Opponents, however, argue that supporting inmate education is an improper use of funds, and that education money should be directed to traditional students and working families struggling to pay rising tuition costs.
Education is also playing into the larger conversation about prison crowding in facilities across the country. A study conducted in 2013 by the Rand Corp. included several key findings that support the use of education as a recidivism-fighting tool. The study found that inmates who participate in correctional education programs had 43 percent lower odds of recidivating than those who did not, and that participation in education programs improved an inmate’s chances of finding employment post-release by 13 percent.
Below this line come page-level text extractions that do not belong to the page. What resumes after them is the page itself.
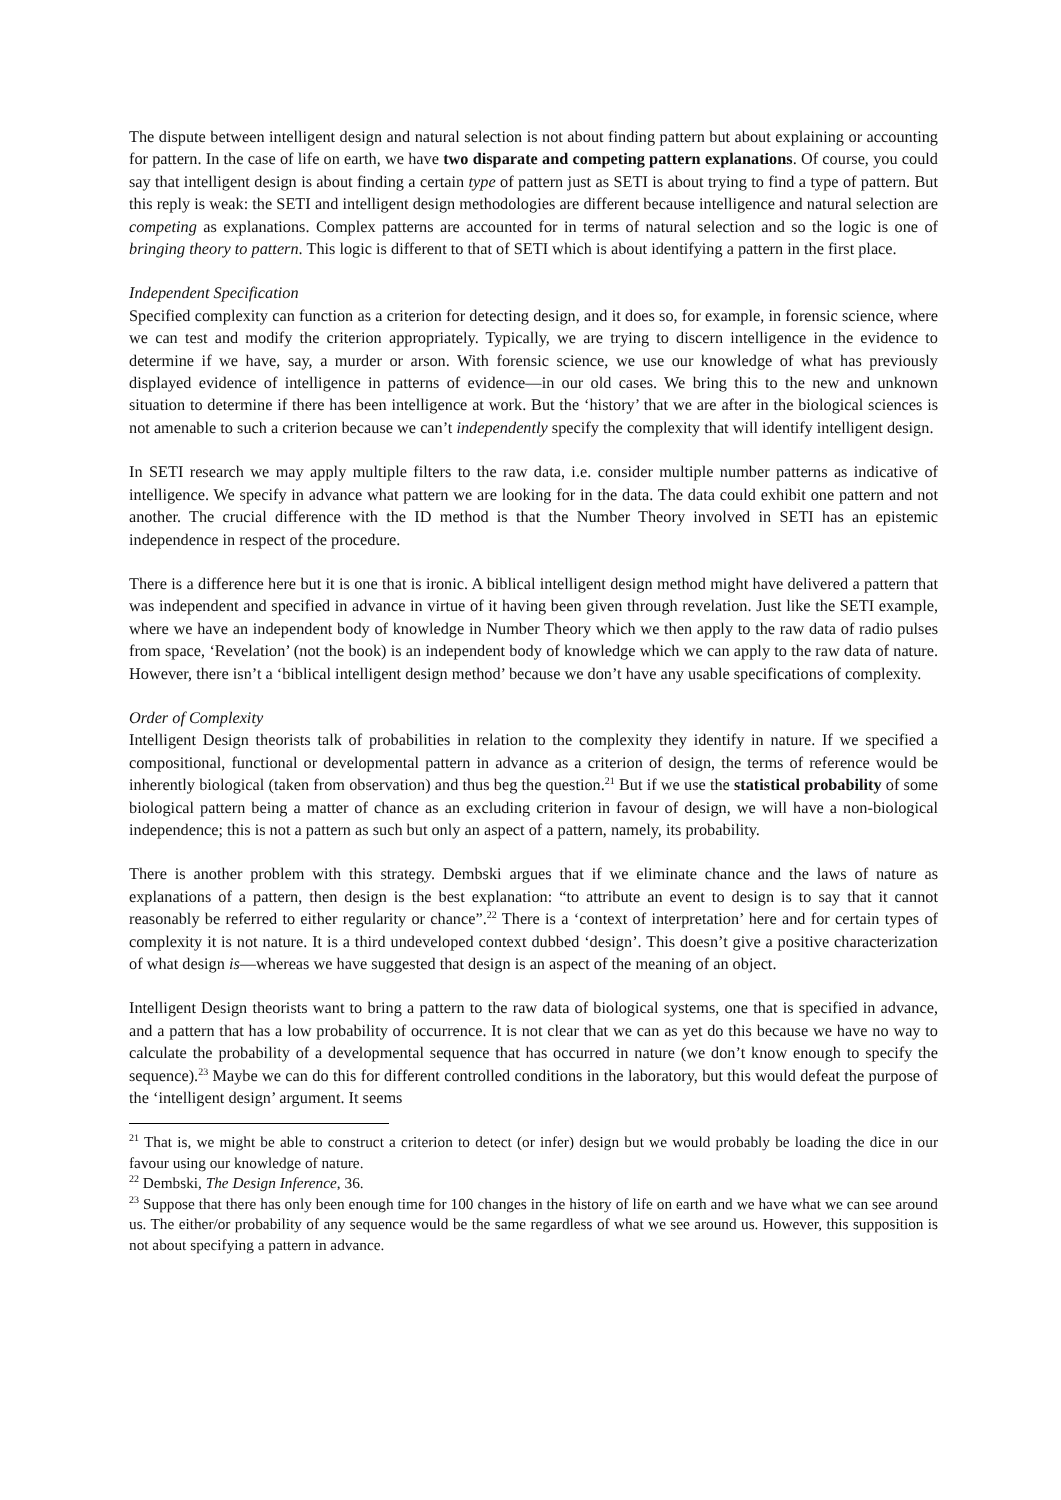The dispute between intelligent design and natural selection is not about finding pattern but about explaining or accounting for pattern. In the case of life on earth, we have two disparate and competing pattern explanations. Of course, you could say that intelligent design is about finding a certain type of pattern just as SETI is about trying to find a type of pattern. But this reply is weak: the SETI and intelligent design methodologies are different because intelligence and natural selection are competing as explanations. Complex patterns are accounted for in terms of natural selection and so the logic is one of bringing theory to pattern. This logic is different to that of SETI which is about identifying a pattern in the first place.
Independent Specification
Specified complexity can function as a criterion for detecting design, and it does so, for example, in forensic science, where we can test and modify the criterion appropriately. Typically, we are trying to discern intelligence in the evidence to determine if we have, say, a murder or arson. With forensic science, we use our knowledge of what has previously displayed evidence of intelligence in patterns of evidence—in our old cases. We bring this to the new and unknown situation to determine if there has been intelligence at work. But the ‘history’ that we are after in the biological sciences is not amenable to such a criterion because we can’t independently specify the complexity that will identify intelligent design.
In SETI research we may apply multiple filters to the raw data, i.e. consider multiple number patterns as indicative of intelligence. We specify in advance what pattern we are looking for in the data. The data could exhibit one pattern and not another. The crucial difference with the ID method is that the Number Theory involved in SETI has an epistemic independence in respect of the procedure.
There is a difference here but it is one that is ironic. A biblical intelligent design method might have delivered a pattern that was independent and specified in advance in virtue of it having been given through revelation. Just like the SETI example, where we have an independent body of knowledge in Number Theory which we then apply to the raw data of radio pulses from space, ‘Revelation’ (not the book) is an independent body of knowledge which we can apply to the raw data of nature. However, there isn’t a ‘biblical intelligent design method’ because we don’t have any usable specifications of complexity.
Order of Complexity
Intelligent Design theorists talk of probabilities in relation to the complexity they identify in nature. If we specified a compositional, functional or developmental pattern in advance as a criterion of design, the terms of reference would be inherently biological (taken from observation) and thus beg the question.<sup>21</sup> But if we use the statistical probability of some biological pattern being a matter of chance as an excluding criterion in favour of design, we will have a non-biological independence; this is not a pattern as such but only an aspect of a pattern, namely, its probability.
There is another problem with this strategy. Dembski argues that if we eliminate chance and the laws of nature as explanations of a pattern, then design is the best explanation: “to attribute an event to design is to say that it cannot reasonably be referred to either regularity or chance”.<sup>22</sup> There is a ‘context of interpretation’ here and for certain types of complexity it is not nature. It is a third undeveloped context dubbed ‘design’. This doesn’t give a positive characterization of what design is—whereas we have suggested that design is an aspect of the meaning of an object.
Intelligent Design theorists want to bring a pattern to the raw data of biological systems, one that is specified in advance, and a pattern that has a low probability of occurrence. It is not clear that we can as yet do this because we have no way to calculate the probability of a developmental sequence that has occurred in nature (we don’t know enough to specify the sequence).<sup>23</sup> Maybe we can do this for different controlled conditions in the laboratory, but this would defeat the purpose of the ‘intelligent design’ argument. It seems
<sup>21</sup> That is, we might be able to construct a criterion to detect (or infer) design but we would probably be loading the dice in our favour using our knowledge of nature.
<sup>22</sup> Dembski, The Design Inference, 36.
<sup>23</sup> Suppose that there has only been enough time for 100 changes in the history of life on earth and we have what we can see around us. The either/or probability of any sequence would be the same regardless of what we see around us. However, this supposition is not about specifying a pattern in advance.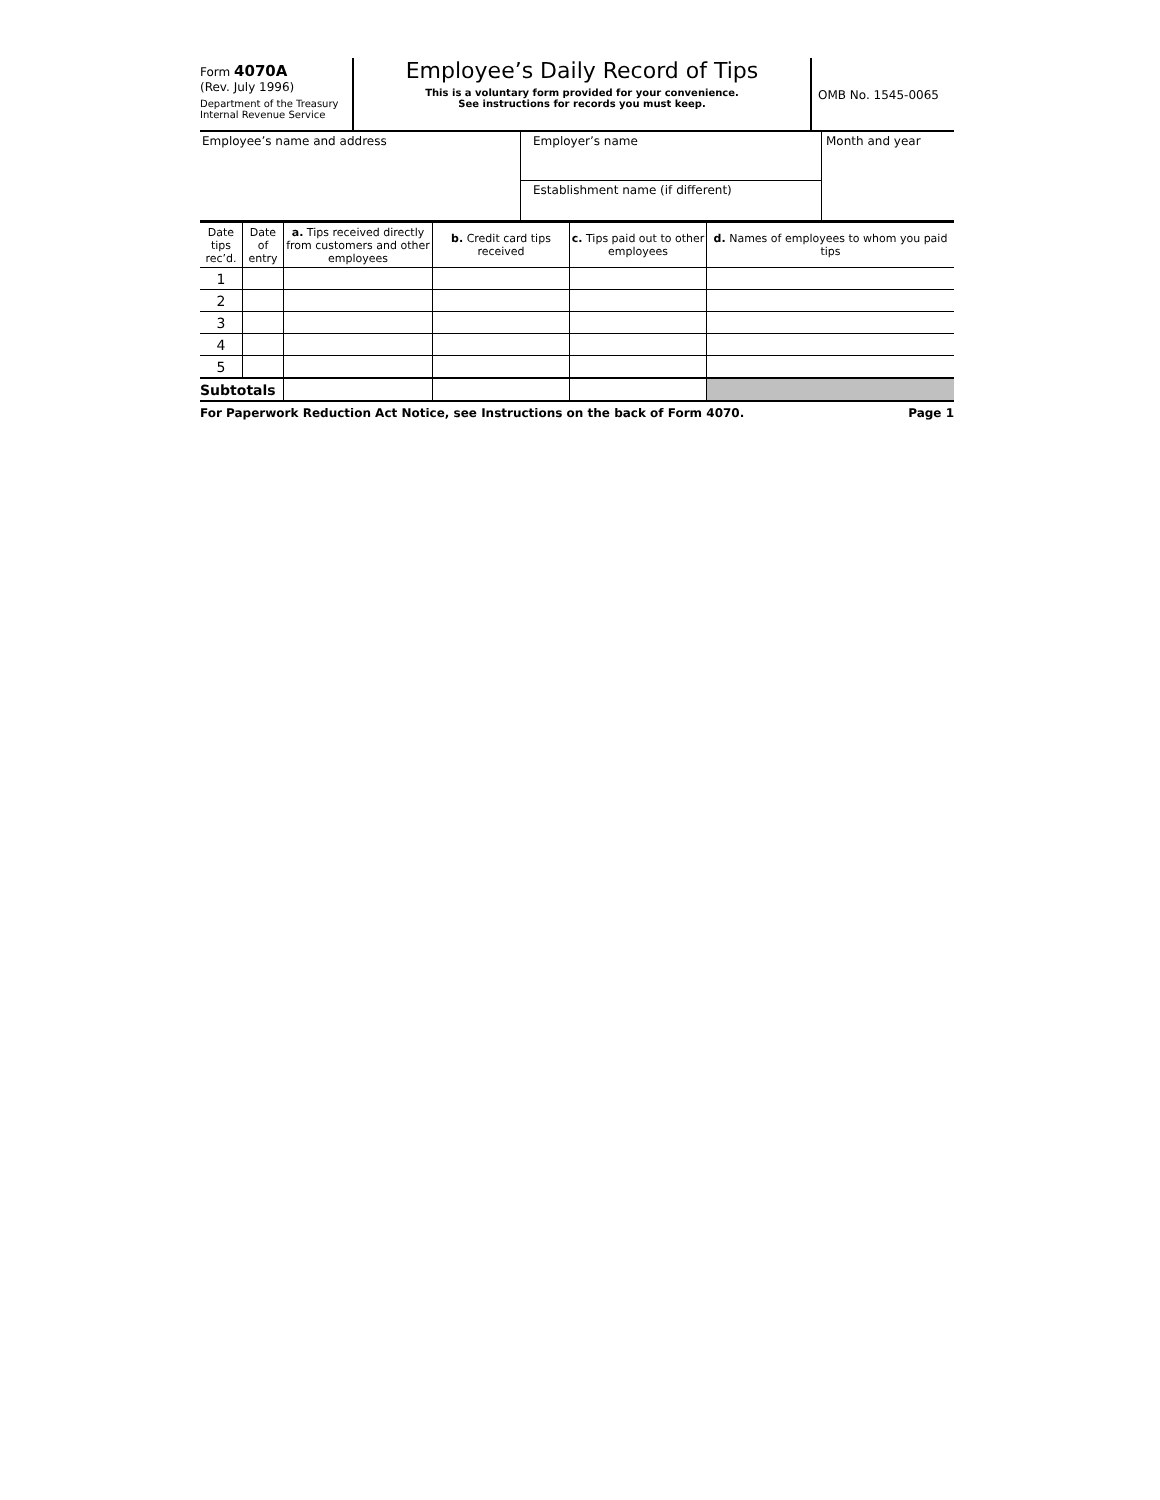Form 4070A
(Rev. July 1996)
Department of the Treasury
Internal Revenue Service
Employee’s Daily Record of Tips
This is a voluntary form provided for your convenience.
See instructions for records you must keep.
OMB No. 1545-0065
Employee’s name and address
Employer’s name
Establishment name (if different)
Month and year
| Date tips rec’d. | Date of entry | a. Tips received directly from customers and other employees | b. Credit card tips received | c. Tips paid out to other employees | d. Names of employees to whom you paid tips |
| --- | --- | --- | --- | --- | --- |
| 1 | | | | | |
| 2 | | | | | |
| 3 | | | | | |
| 4 | | | | | |
| 5 | | | | | |
| Subtotals | | | | | |
For Paperwork Reduction Act Notice, see Instructions on the back of Form 4070. Page 1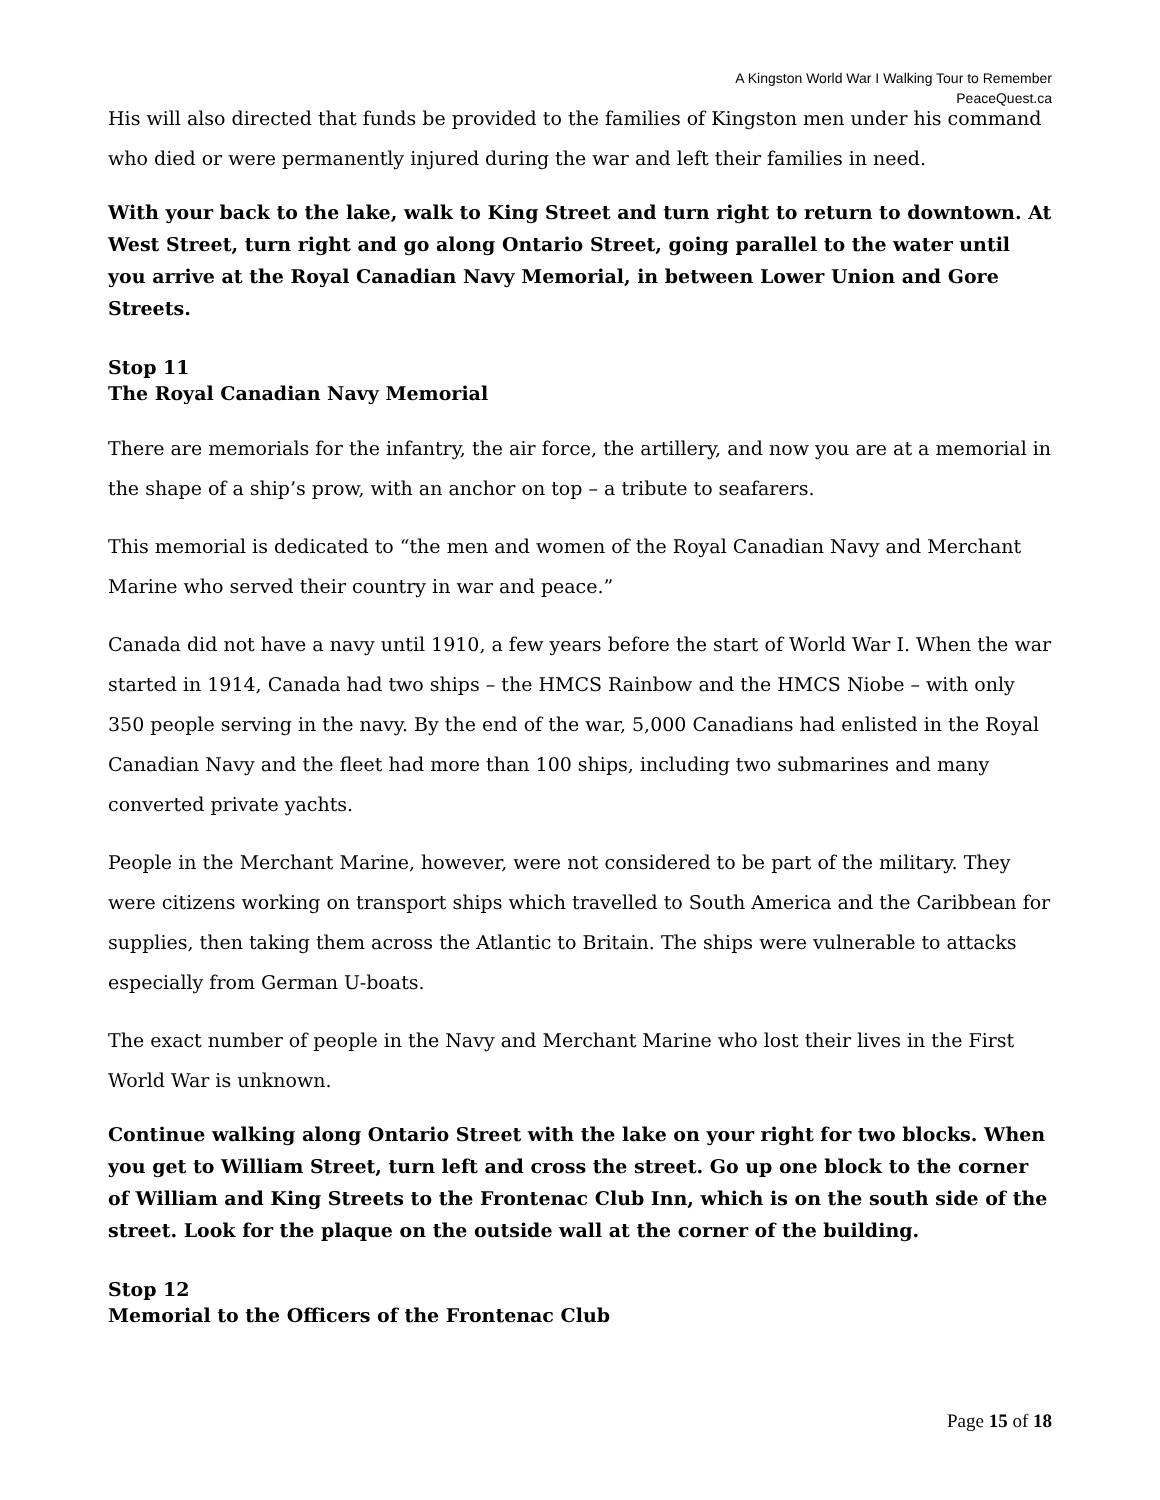A Kingston World War I Walking Tour to Remember
PeaceQuest.ca
His will also directed that funds be provided to the families of Kingston men under his command who died or were permanently injured during the war and left their families in need.
With your back to the lake, walk to King Street and turn right to return to downtown. At West Street, turn right and go along Ontario Street, going parallel to the water until you arrive at the Royal Canadian Navy Memorial, in between Lower Union and Gore Streets.
Stop 11
The Royal Canadian Navy Memorial
There are memorials for the infantry, the air force, the artillery, and now you are at a memorial in the shape of a ship’s prow, with an anchor on top – a tribute to seafarers.
This memorial is dedicated to “the men and women of the Royal Canadian Navy and Merchant Marine who served their country in war and peace.”
Canada did not have a navy until 1910, a few years before the start of World War I. When the war started in 1914, Canada had two ships – the HMCS Rainbow and the HMCS Niobe – with only 350 people serving in the navy. By the end of the war, 5,000 Canadians had enlisted in the Royal Canadian Navy and the fleet had more than 100 ships, including two submarines and many converted private yachts.
People in the Merchant Marine, however, were not considered to be part of the military. They were citizens working on transport ships which travelled to South America and the Caribbean for supplies, then taking them across the Atlantic to Britain. The ships were vulnerable to attacks especially from German U-boats.
The exact number of people in the Navy and Merchant Marine who lost their lives in the First World War is unknown.
Continue walking along Ontario Street with the lake on your right for two blocks. When you get to William Street, turn left and cross the street. Go up one block to the corner of William and King Streets to the Frontenac Club Inn, which is on the south side of the street. Look for the plaque on the outside wall at the corner of the building.
Stop 12
Memorial to the Officers of the Frontenac Club
Page 15 of 18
“Correctional education programs provide incarcerated individuals with the skills and knowledge essential to their futures,” said Secretary of Education Duncan in a statement. “Investing in these education programs helps released prisoners get back on their feet—and stay on their feet—when they return to communities across the country.”
The study also concluded that providing correctional education could be cost-effective when it comes to reducing recidivism. Direct costs for education inmates ranged from $1,400 to $1,744, but the study also pointed out that each state dollar spent on education inmates saved approximately five dollars in incarceration costs.
Researchers recommended further study and funding of the issue.